------ ENTRIES PROVIDED ------
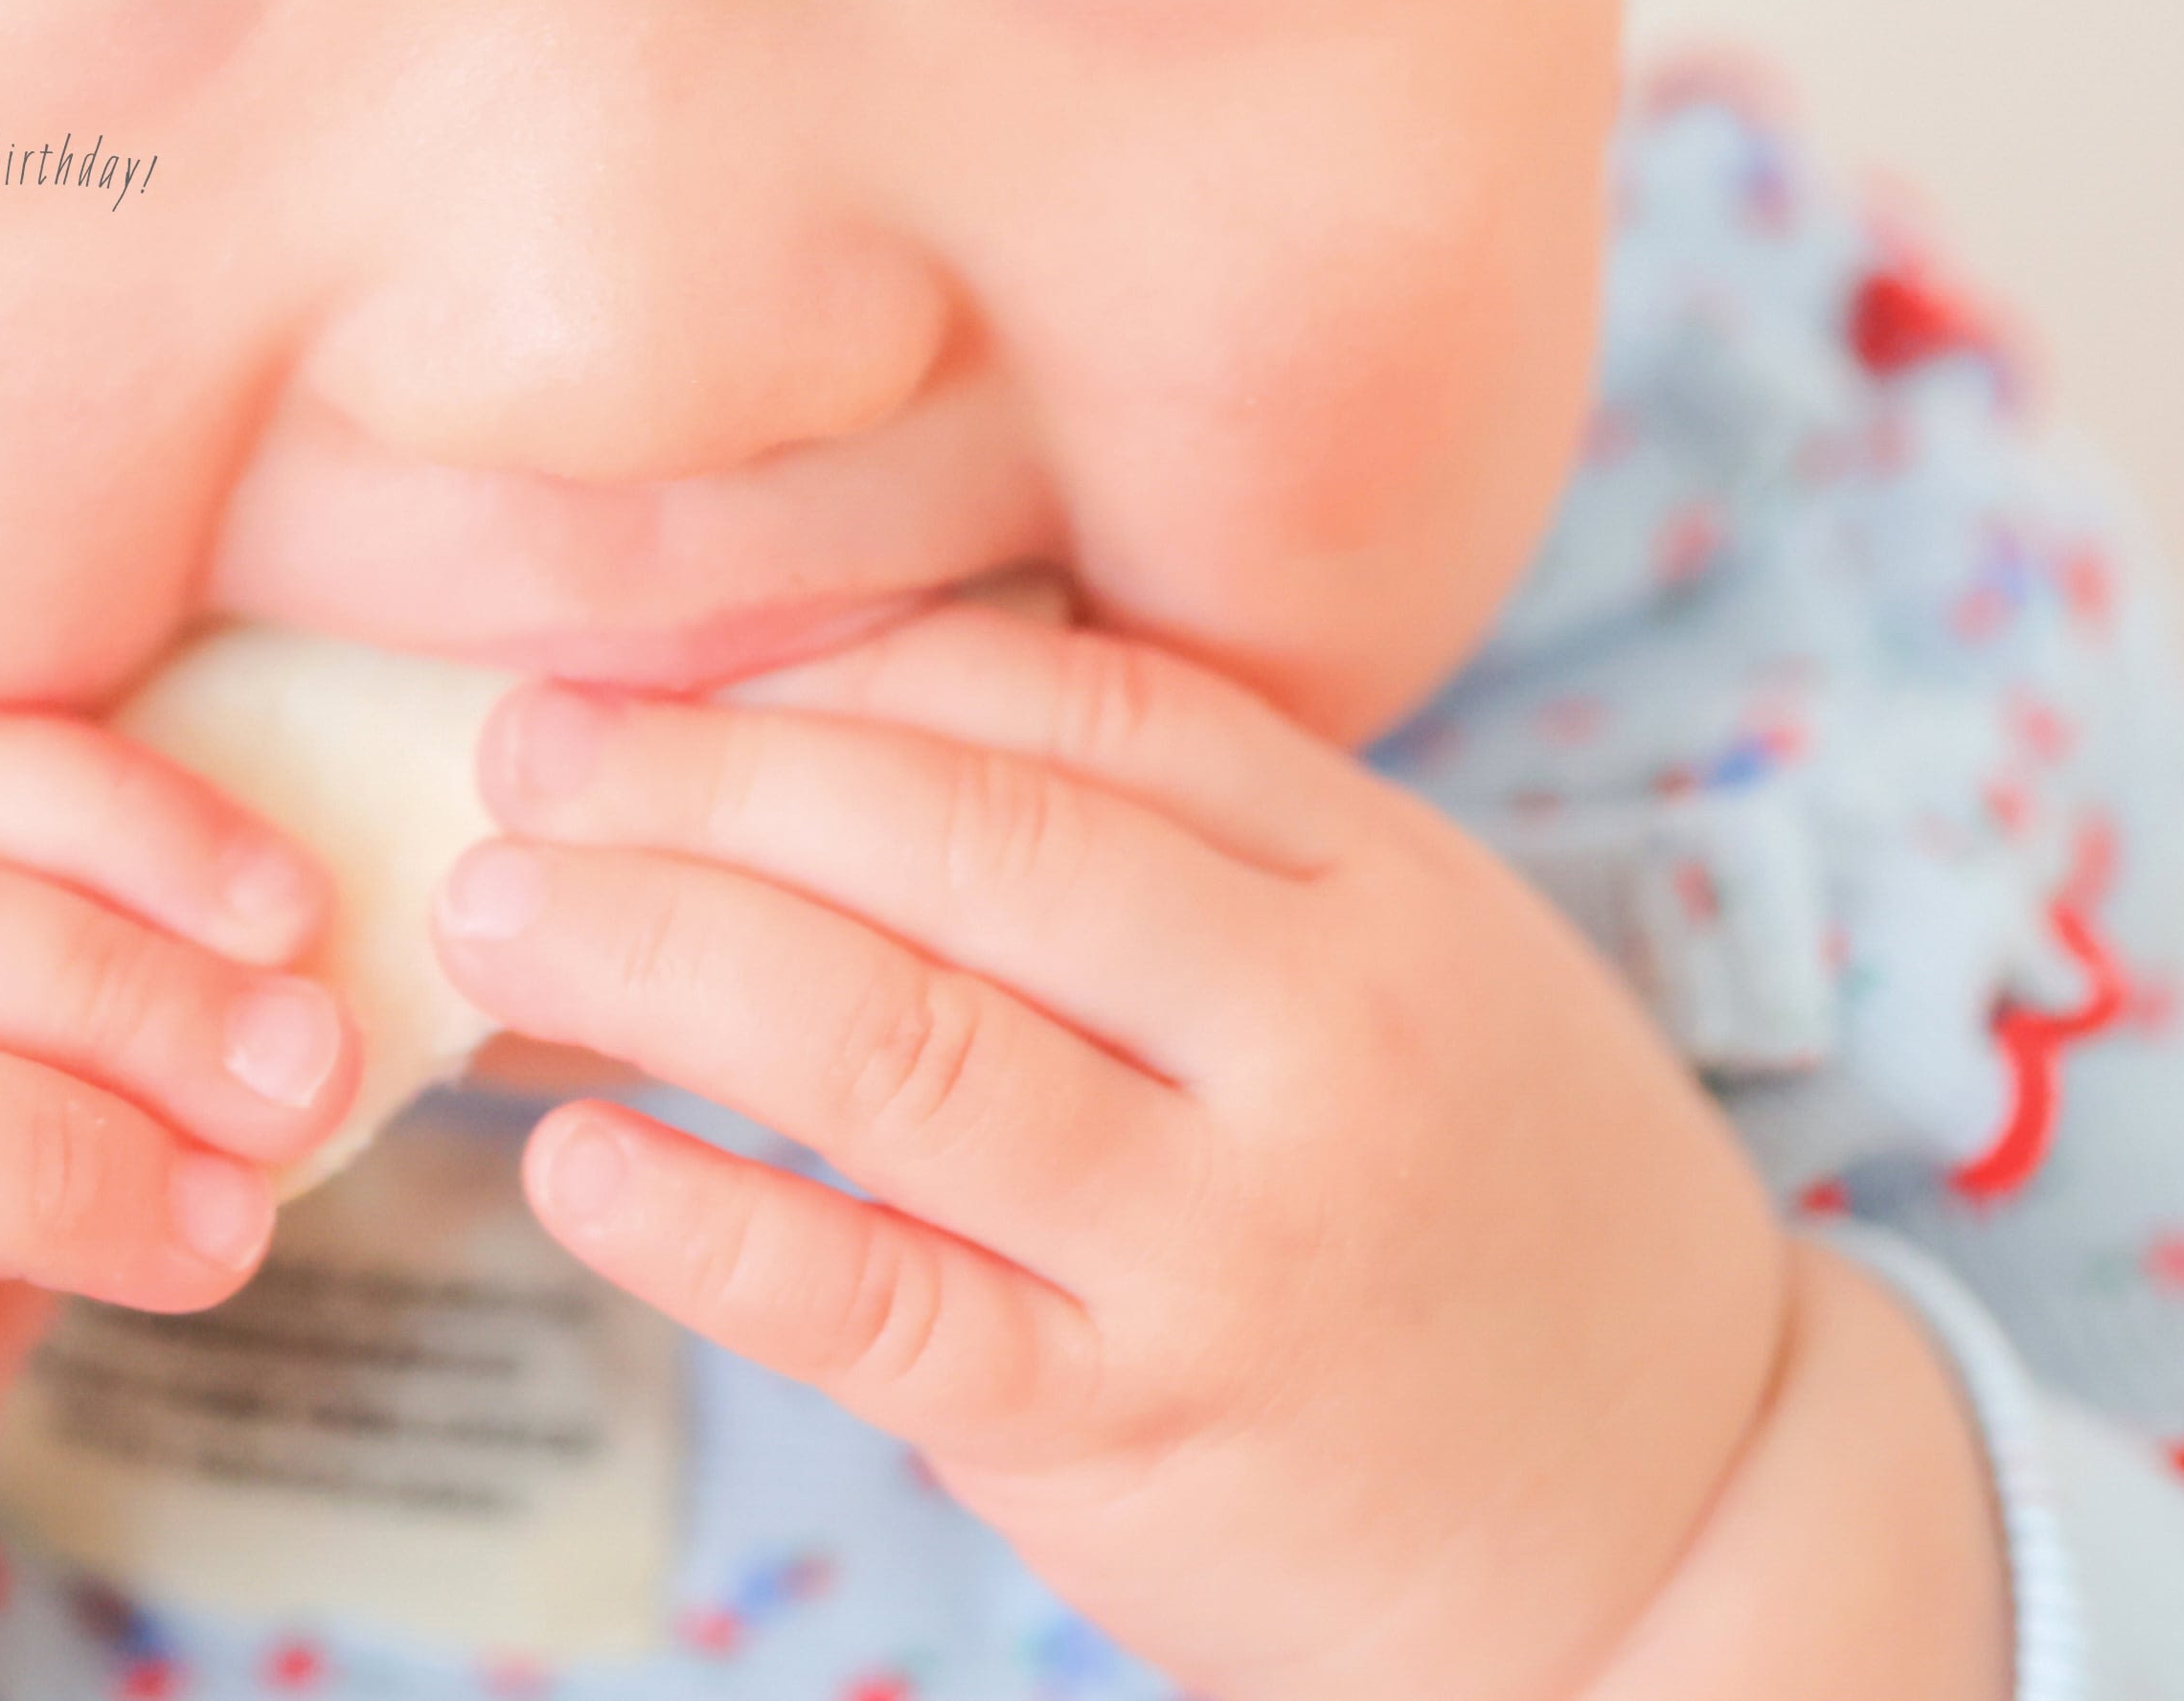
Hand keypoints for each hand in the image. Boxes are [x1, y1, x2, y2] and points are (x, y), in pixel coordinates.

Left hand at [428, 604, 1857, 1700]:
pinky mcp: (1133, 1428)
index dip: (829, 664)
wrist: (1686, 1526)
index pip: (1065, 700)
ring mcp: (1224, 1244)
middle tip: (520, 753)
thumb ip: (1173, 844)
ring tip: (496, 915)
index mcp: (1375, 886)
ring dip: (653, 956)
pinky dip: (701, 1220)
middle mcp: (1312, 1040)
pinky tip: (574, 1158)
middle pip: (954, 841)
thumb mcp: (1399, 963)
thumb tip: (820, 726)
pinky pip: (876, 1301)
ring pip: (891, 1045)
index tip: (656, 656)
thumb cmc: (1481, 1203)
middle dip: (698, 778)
------
→ ABOUT THIS EXERCISE
Your answer should reproduce every line of the data verbatim and include no images.

→ OUTPUT FOR THIS TASK
Hand keypoints for each hand in the image. Boxes are [x1, y1, x2, y2] and points are (x, y), in pixel coordinates.

Left hand at [428, 604, 1857, 1700]:
pinky mcp: (1133, 1428)
index dip: (829, 664)
wrist: (1686, 1526)
index pip: (1065, 700)
ring mcp: (1224, 1244)
middle tip: (520, 753)
thumb ip: (1173, 844)
ring tip: (496, 915)
index mcp: (1375, 886)
ring dip: (653, 956)
pinky dip: (701, 1220)
middle mcp: (1312, 1040)
pinky tip: (574, 1158)
middle pip: (954, 841)
thumb mcp: (1399, 963)
thumb tip: (820, 726)
pinky pip: (876, 1301)
ring pip: (891, 1045)
index tip: (656, 656)
thumb cmc: (1481, 1203)
middle dip: (698, 778)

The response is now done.